And the most memorable sound to me was in HSU Research's room. 
They had some really great sound coming from a pair of 150.00 monitor speakers, with a sub woofer and wired up with 16 gauge zip cord and an Onkyo front end. If they hadn't had any music on, I would have seen that and walked out because there is no way at a high end show one could see that and take it seriously.. But they did have music on and it sounded amazing for what it was (and I had just walked out of a room with a 50k stereo that I listened to and enjoyed and a 200k stereo in the room before that). It was set up similar to what I'm telling you and it threw a nice deep, holographic sound stage. 
Their set up was as I'm describing how your set up should be.. Everything was lined up with the listeners ear height and set up with balance of sonics in mind. With an inexpensive pair of speakers and a cheap front end, they had a very beautiful sound, with a tight in focus bass and incredible imaging...


----------



## robbo266317 (Sep 22, 2008)

Thanks for your input Velocitymj and welcome to Home Theatre Shack.


----------



## fridge011 (Jun 15, 2011)

Thanks velocity. Your right my setup is a little out of wack. putting the speakers on the shelves are a temporary thing until my Aperion floor standers come in. I'll definitely take ur advice on my setup once they arrive. My sub is rear firing so I moved it further from the wall. I'm getting two sealed subs soon and hopefully they will even things out. I'll check out tubE traps and see what they have going on.

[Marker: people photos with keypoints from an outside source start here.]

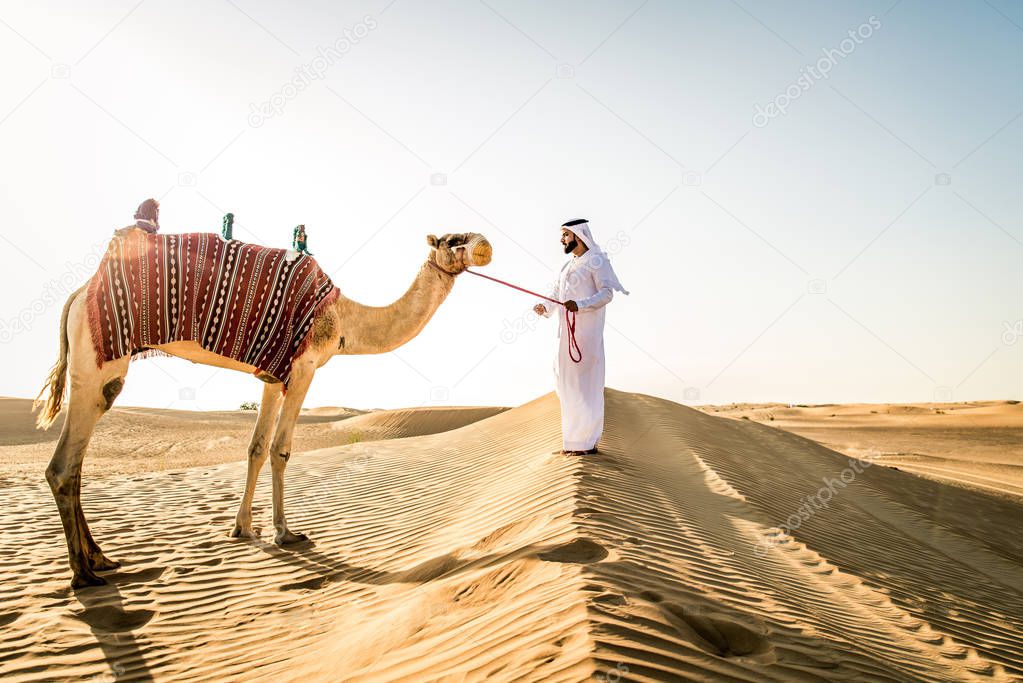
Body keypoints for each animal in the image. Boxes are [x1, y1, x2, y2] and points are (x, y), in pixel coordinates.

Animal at [31, 232, 491, 584]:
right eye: (454, 240)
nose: (484, 244)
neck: (345, 321)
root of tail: (78, 295)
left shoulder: (272, 377)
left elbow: (254, 447)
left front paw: (242, 528)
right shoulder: (303, 368)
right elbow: (280, 449)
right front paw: (285, 533)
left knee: (76, 464)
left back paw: (101, 558)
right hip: (99, 361)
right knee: (63, 466)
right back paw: (84, 574)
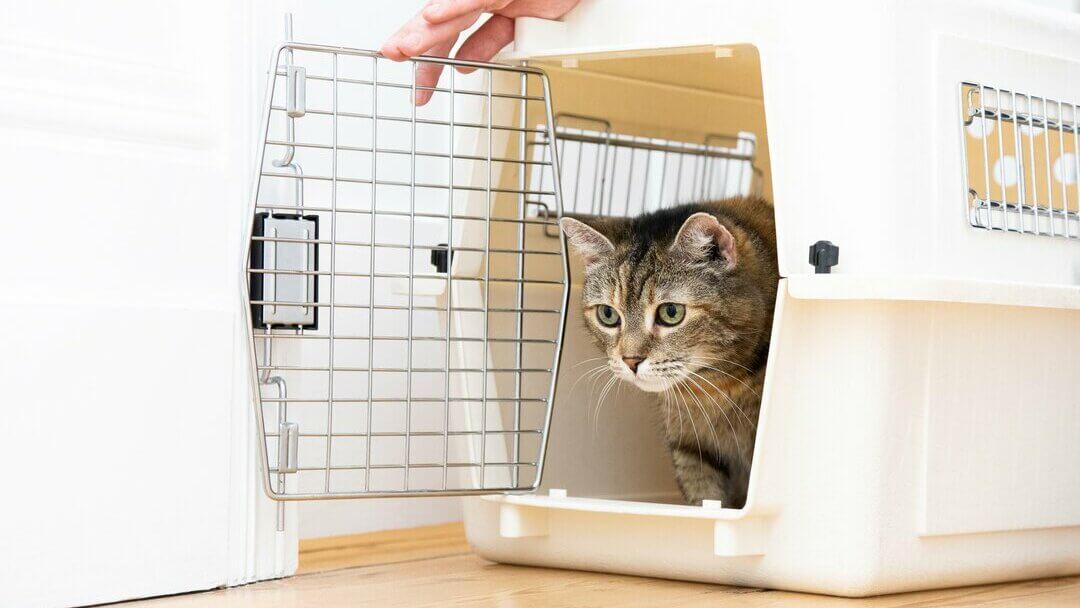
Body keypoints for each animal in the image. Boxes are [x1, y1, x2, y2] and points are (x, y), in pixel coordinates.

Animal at [557, 199, 777, 509]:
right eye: (608, 315)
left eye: (671, 312)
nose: (630, 360)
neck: (717, 390)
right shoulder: (692, 449)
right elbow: (706, 499)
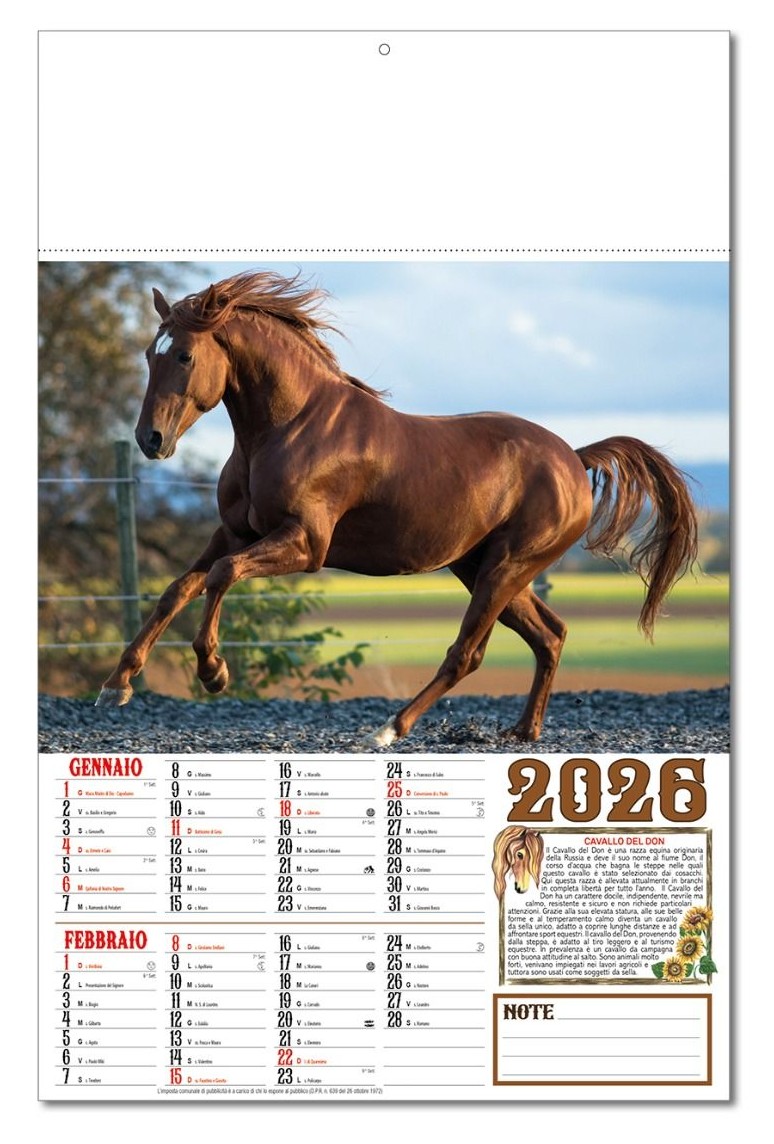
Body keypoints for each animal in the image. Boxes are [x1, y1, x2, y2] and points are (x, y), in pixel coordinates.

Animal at [96, 270, 698, 746]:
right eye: (149, 354)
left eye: (185, 354)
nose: (150, 439)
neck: (289, 427)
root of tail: (574, 458)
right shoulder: (234, 532)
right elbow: (178, 588)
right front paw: (116, 685)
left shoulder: (305, 544)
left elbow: (220, 577)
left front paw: (214, 671)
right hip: (483, 567)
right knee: (549, 635)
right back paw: (523, 731)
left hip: (505, 568)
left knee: (468, 653)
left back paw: (389, 729)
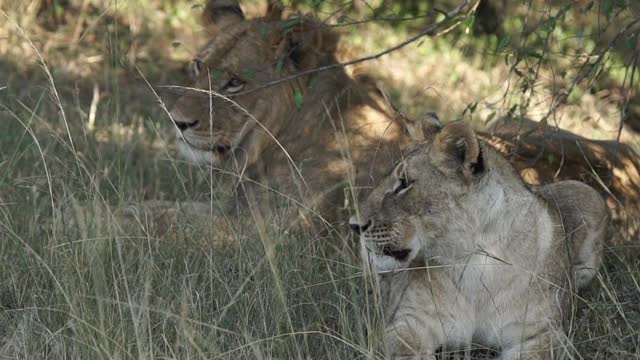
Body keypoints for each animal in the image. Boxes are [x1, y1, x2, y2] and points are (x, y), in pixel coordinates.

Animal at [348, 117, 608, 358]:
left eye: (404, 183)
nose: (354, 225)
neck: (476, 259)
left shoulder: (544, 333)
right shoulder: (409, 323)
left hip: (588, 193)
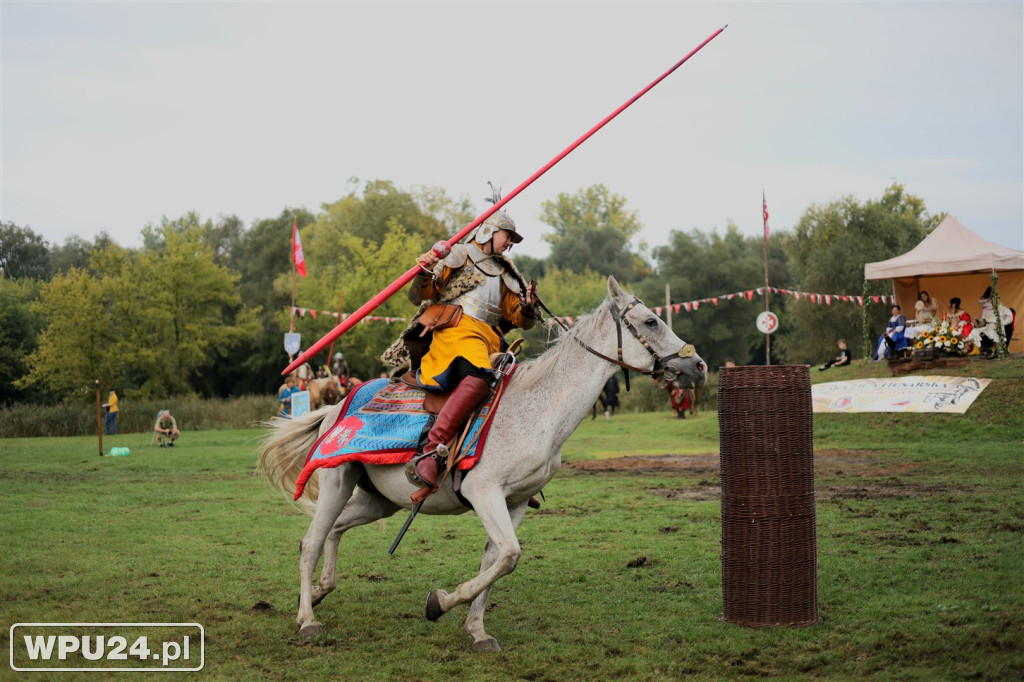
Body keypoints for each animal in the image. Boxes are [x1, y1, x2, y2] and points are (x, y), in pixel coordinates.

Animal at [258, 274, 704, 647]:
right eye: (650, 322)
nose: (697, 366)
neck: (538, 410)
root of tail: (335, 407)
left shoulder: (515, 502)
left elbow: (496, 560)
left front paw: (476, 630)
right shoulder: (483, 491)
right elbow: (508, 555)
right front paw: (439, 602)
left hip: (378, 500)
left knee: (335, 531)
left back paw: (321, 590)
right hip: (337, 481)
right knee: (311, 542)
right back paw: (307, 618)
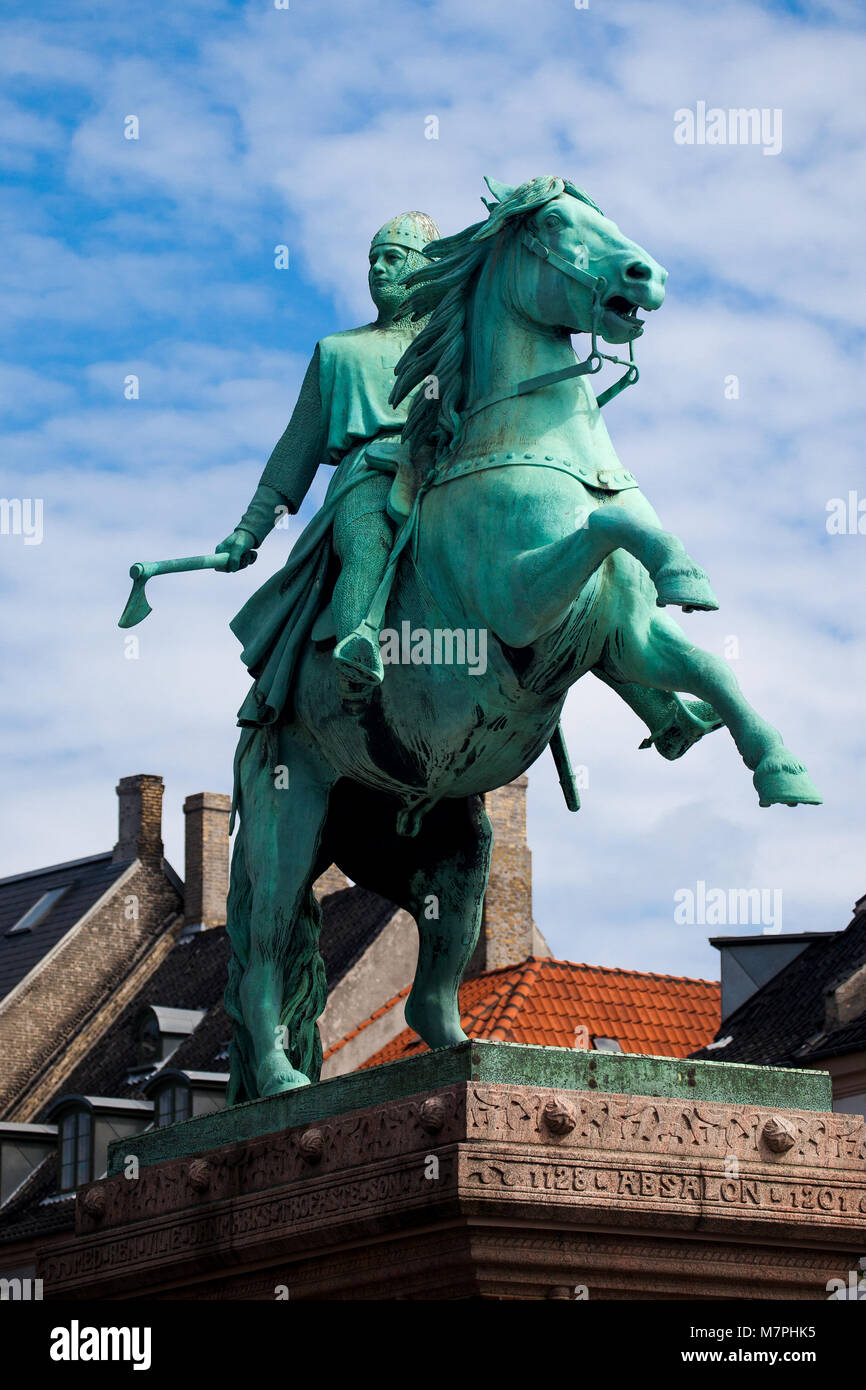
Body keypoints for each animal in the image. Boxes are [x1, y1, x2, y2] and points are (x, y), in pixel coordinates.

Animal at [223, 176, 817, 1095]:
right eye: (556, 221)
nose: (647, 275)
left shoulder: (620, 639)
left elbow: (705, 665)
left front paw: (778, 766)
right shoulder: (522, 598)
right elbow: (615, 524)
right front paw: (686, 569)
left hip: (451, 852)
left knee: (429, 990)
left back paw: (473, 1054)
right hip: (291, 817)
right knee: (263, 948)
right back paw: (284, 1079)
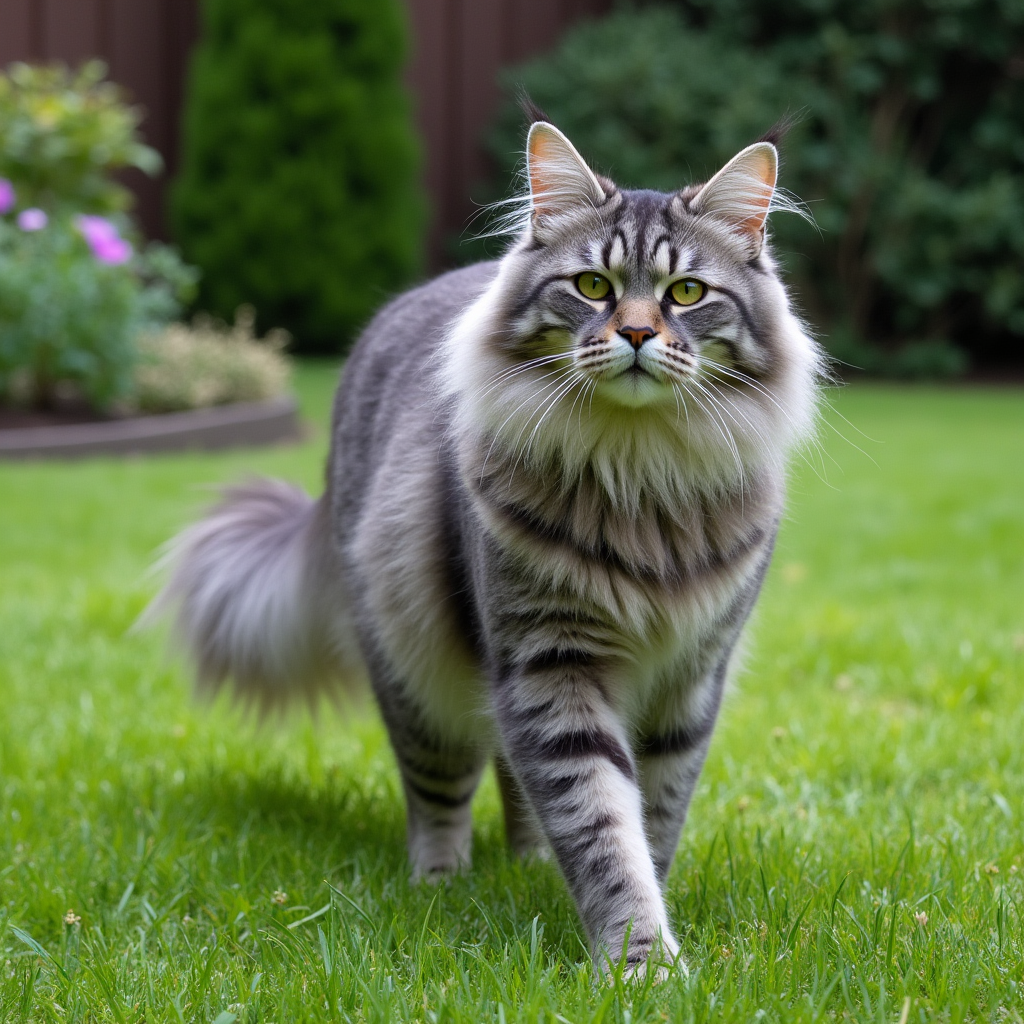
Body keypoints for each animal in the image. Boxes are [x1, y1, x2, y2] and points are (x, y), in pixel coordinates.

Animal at [153, 116, 823, 970]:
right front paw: (640, 960)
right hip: (416, 669)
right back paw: (441, 884)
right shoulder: (548, 663)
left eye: (686, 293)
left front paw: (651, 934)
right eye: (594, 287)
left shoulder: (690, 679)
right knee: (438, 795)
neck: (638, 470)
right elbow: (603, 824)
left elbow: (652, 818)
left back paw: (530, 867)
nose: (638, 333)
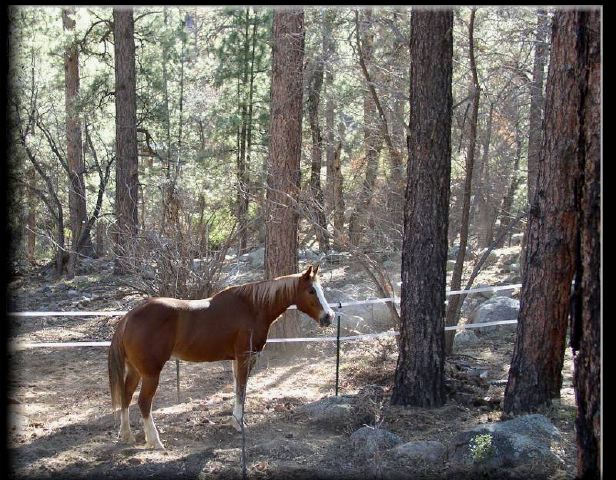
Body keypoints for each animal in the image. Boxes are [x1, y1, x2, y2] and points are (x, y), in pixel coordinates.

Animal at [108, 264, 334, 448]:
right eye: (311, 290)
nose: (329, 317)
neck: (252, 307)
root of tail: (129, 317)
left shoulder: (237, 360)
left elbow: (237, 389)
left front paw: (235, 420)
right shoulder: (245, 357)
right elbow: (242, 389)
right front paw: (239, 424)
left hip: (135, 370)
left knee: (126, 396)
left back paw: (126, 435)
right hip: (151, 373)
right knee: (144, 402)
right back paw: (154, 441)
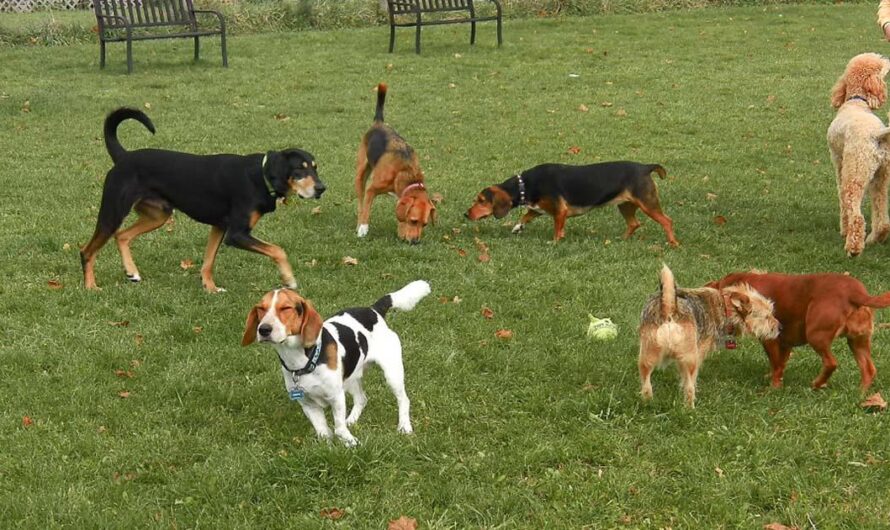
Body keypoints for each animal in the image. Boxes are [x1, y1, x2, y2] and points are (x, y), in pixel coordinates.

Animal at [81, 105, 324, 290]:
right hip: (113, 212)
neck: (260, 175)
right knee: (87, 251)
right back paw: (91, 287)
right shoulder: (236, 234)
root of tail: (124, 157)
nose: (322, 188)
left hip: (158, 215)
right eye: (300, 169)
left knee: (121, 236)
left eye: (315, 167)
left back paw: (131, 271)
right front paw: (289, 280)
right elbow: (278, 250)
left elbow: (208, 262)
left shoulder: (219, 227)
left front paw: (211, 289)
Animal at [239, 278, 426, 444]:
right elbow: (323, 432)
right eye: (260, 309)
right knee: (361, 398)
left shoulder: (336, 397)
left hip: (392, 372)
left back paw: (404, 427)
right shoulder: (307, 404)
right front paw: (329, 446)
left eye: (286, 308)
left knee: (403, 400)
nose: (263, 329)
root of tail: (373, 310)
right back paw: (352, 420)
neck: (302, 360)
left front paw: (351, 443)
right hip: (350, 376)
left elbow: (339, 429)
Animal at [462, 160, 676, 244]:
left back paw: (673, 243)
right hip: (624, 205)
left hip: (647, 204)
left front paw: (555, 242)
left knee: (667, 221)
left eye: (481, 200)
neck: (524, 185)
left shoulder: (560, 211)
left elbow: (557, 229)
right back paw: (620, 239)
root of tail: (645, 167)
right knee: (634, 223)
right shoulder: (538, 208)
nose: (466, 214)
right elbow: (526, 216)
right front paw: (517, 227)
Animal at [708, 272, 888, 388]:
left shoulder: (770, 340)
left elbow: (776, 364)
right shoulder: (785, 343)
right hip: (858, 341)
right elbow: (780, 364)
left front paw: (773, 388)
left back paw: (817, 384)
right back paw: (861, 395)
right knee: (869, 370)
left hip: (816, 336)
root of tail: (856, 293)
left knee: (831, 363)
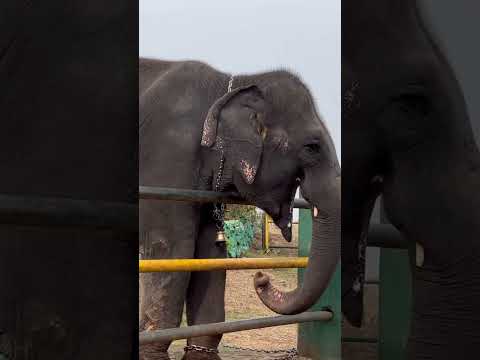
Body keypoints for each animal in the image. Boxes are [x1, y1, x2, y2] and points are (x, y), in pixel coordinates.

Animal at [139, 59, 342, 360]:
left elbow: (209, 251)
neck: (229, 85)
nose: (261, 277)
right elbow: (170, 248)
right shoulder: (168, 156)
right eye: (312, 147)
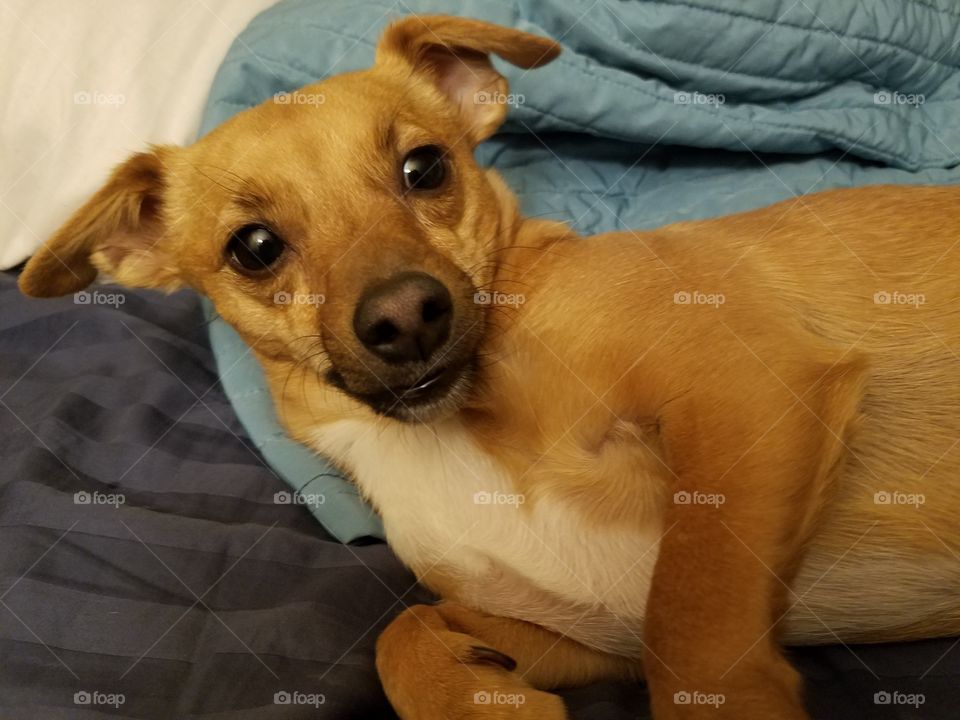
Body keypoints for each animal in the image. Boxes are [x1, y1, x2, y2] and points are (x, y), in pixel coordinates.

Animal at [16, 14, 960, 720]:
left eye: (425, 167)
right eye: (253, 248)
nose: (406, 315)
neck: (439, 435)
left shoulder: (747, 389)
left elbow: (695, 637)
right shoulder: (589, 634)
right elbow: (401, 634)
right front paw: (471, 692)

Sorry robbo, I'm not sure what I wrote last night due to alcohol being the devil


----------



## bpape (Sep 14, 2006)

Sorry - been on vacation out of the country with spotty connectivity. Yes - if you get more broadband type of absorbers, they will help with a variety of issues. One thing to remember though is that left to right symmetry between you and the speakers should be maintained as much as possible.

Bryan


----------



## fridge011 (Jun 15, 2011)

thanks bryan. looks like the only thing i can do is put a panel or two on the wall and maybe corner traps by the fireplace. am i out of luck with the windows? do you think a panel and/or corner traps will be enough? rather do these bass traps work pretty well?


----------



## bpape (Sep 14, 2006)

If you're limited to the number you can do, make each panel count as much as possible. While for pure reflections, 6" isn't any better than 2", they would help more with overall deeper bass decay times if that's ok aesthetically.

Bryan


----------